Blockbuster March jobs report, but still a long way to go

Blockbuster March jobs report, but still a long way to go


  • +916,000 million jobs added. The alternate, and more volatile measure in the household report indicated a gain of 609,000 jobs, which factors into the unemployment and underemployment rates below.
  • U3 unemployment rate declined 0.2% to 6.0%, compared with the January 2020 low of 3.5%, and the April 2020 high of 14.8%.
  • U6 underemployment rate declined 0.4 to 10.7%, compared with the January 2020 low of 6.9%, and the April 2020 high of 22.9%
  • Those on temporary layoff decreased -203,000 to 2,026,000.
  • Permanent job losers decreased -65,000 to 3,432,000.
  • January was revised upward by 67,000, and February was also revised upward by 89,000, for a net gain of 156,000 jobs compared with previous reports.

Leading employment indicators of a slowdown or recessionI have been highlighting these throughout the pandemic because of their leading nature for the economy overall.  These were positive: 

  • the average manufacturing workweek increased 0.2 hours to 40.5 hours. This is one of the 10 components of the LEI.
  • Manufacturing jobs increased by 53,000. Since February 2020 manufacturing has still lost -515,000, or 4% of the total. Over 60% of the total loss of 10.6% has been regained.
  • Construction jobs increased by 110,000 This was a big rebound from February’s Big Texas Freeze. Since February 2020 -182,000 construction jobs have been lost, 2.4% of the total. Over 80% of the worst loss of 12.5% has been regained.
  • Residential construction jobs, which are even more leading, rose by 10,200. YoY there have been actual job gains, and employment in this sector is at another new 10 year+ high.
  • temporary jobs *decreased* by -800. Since February 2020, 175,000 jobs have been lost, or 6% of all temporary help jobs.
  • the number of people unemployed for 5 weeks or less decreased by -8,000 to 2.177 million, compared with last April’s total of 14.283 million.
  • Professional and business employment rose by 66,000, which is still -685,000, or about 3.2% below its peak in February 2020.

Wages of non-managerial workers

  • Average Hourly Earnings for Production and Nonsupervisory Personnel: rose $0.2 to $25.21, which is a 4.4% YoY gain – less than the 5%+ YoY gains we saw in the last few months, which reflected that job losses during the pandemic  occurred primarily among lower wage earners.

Aggregate hours and wages:

  • the index of aggregate hours worked for non-managerial workers increased by 1.6%, still a loss since February 2020 of about 5%.
  •  the index of aggregate payrolls for non-managerial workers increased by 1.6%,  still a loss of -2.1% from February 2020. On the other hand, over 90% of the loss from last February to April has been made back up.

Other significant data:

  • Full time jobs increased 935,000 in the household report.
  • Part time jobs decreased -31,000 in the household report.
  • The number of job holders who were part time for economic reasons decreased by 262,000 to 5.826 million, which is still an increase from February 2020 of 1,428,000.
  • The Labor Force Participation Rate increased 0.1% to 61.5%, which is nevertheless down 1.8% from February 2020.
  • The Employment to Population Ratio increased 0.2% to 57.8%, which is down 3.3% from February 2020.
  • Leisure and hospitality employment increased 280,000.
  • Employment in food and drinking jobs increased 176,000. 

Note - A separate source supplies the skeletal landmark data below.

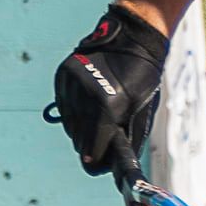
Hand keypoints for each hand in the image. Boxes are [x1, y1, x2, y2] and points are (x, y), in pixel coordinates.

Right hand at [49, 2, 169, 172]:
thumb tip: (114, 165)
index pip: (91, 149)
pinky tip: (89, 104)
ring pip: (69, 124)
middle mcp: (84, 97)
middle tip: (103, 141)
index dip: (96, 161)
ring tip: (98, 119)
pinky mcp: (62, 76)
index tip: (97, 166)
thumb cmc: (144, 77)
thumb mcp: (142, 111)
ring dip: (82, 128)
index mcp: (106, 108)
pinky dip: (75, 110)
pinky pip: (64, 105)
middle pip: (78, 140)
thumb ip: (128, 139)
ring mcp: (70, 85)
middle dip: (91, 144)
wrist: (132, 39)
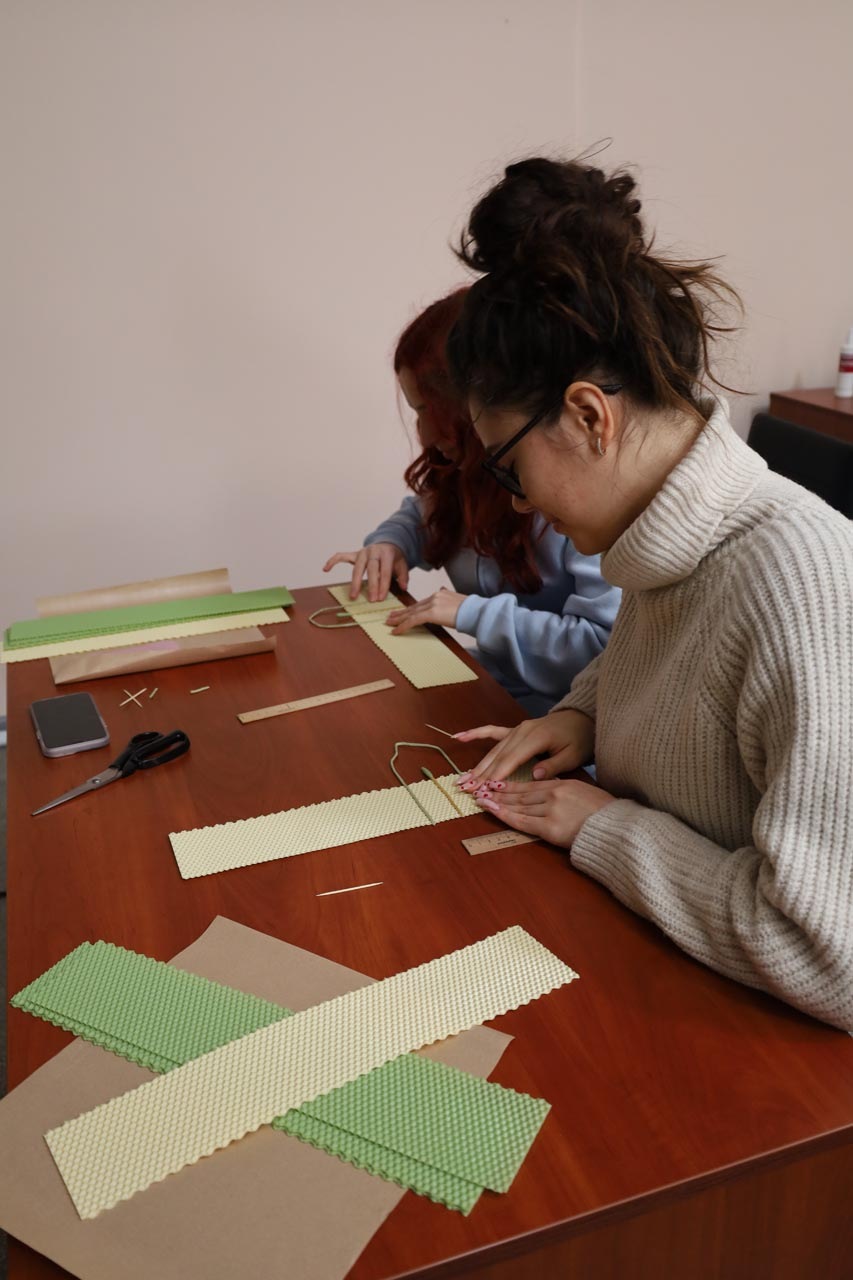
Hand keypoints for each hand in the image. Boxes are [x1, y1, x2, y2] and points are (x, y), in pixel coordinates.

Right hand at [322, 543, 408, 601]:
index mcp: (386, 553)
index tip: (381, 598)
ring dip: (355, 582)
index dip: (383, 585)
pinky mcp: (354, 554)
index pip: (384, 571)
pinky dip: (332, 561)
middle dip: (371, 585)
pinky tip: (325, 569)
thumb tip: (404, 587)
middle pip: (371, 570)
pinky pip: (341, 556)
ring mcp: (362, 552)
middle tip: (371, 600)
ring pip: (357, 567)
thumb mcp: (402, 564)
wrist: (387, 542)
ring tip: (353, 596)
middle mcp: (373, 551)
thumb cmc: (394, 558)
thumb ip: (403, 576)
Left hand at [385, 588, 465, 634]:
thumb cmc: (472, 610)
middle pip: (414, 606)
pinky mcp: (432, 613)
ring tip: (389, 623)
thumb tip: (443, 589)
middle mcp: (435, 596)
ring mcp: (433, 604)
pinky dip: (403, 626)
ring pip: (411, 612)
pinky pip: (413, 620)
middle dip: (401, 613)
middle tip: (390, 617)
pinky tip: (396, 631)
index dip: (411, 608)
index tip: (403, 612)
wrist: (477, 612)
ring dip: (399, 619)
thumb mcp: (458, 600)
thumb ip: (448, 596)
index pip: (422, 602)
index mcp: (440, 594)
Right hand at [454, 709, 594, 787]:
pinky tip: (459, 737)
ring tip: (463, 779)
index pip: (512, 759)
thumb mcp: (572, 755)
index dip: (497, 774)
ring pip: (494, 749)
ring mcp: (517, 729)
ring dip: (478, 765)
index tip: (484, 788)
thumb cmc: (578, 739)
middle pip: (498, 755)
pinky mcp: (515, 729)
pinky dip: (476, 734)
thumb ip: (553, 765)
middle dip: (482, 773)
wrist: (581, 718)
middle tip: (467, 788)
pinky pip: (492, 732)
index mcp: (536, 737)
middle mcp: (522, 731)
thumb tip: (535, 775)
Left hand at [472, 777, 614, 846]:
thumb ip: (566, 791)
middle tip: (481, 790)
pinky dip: (505, 815)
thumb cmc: (606, 815)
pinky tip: (492, 811)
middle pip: (521, 794)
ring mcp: (551, 810)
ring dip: (497, 803)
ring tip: (482, 800)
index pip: (530, 785)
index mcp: (563, 785)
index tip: (496, 784)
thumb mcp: (585, 793)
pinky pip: (522, 821)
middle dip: (499, 793)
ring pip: (518, 806)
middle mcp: (554, 794)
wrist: (617, 829)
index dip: (511, 785)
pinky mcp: (550, 827)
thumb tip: (552, 790)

This was a blockbuster report, but one that was anticipated by the big declines in the weekly new jobless reports during the reference weeks for March. 
There were only two negative items: the number of temporary jobs actually declined slightly in March, and average hourly wages for non-supervisory personnel increased an anemic $0.02. There are silver linings in each. Former temporary jobs may be getting converted to permanent jobs; and lower wage service workers have been called back to work in large numbers.
Everything else was up sharply, reflecting an economy that is making substantial strides towards returning to pre-pandemic levels. This is partly because of great vaccination progress (for example, over half of all seniors in the US have been fully vaccinated), and partly a result of spring weather opening up great numbers of outdoor venues. I am particularly impressed that full-time employment was up sharply, while part time employment declined; and that temporary layoffs declined sharply, and permanent job losses declined as well. These were powerful moves in the right direction. Still, even at this rate, it will take the rest of the year to get back to February 2020 levels.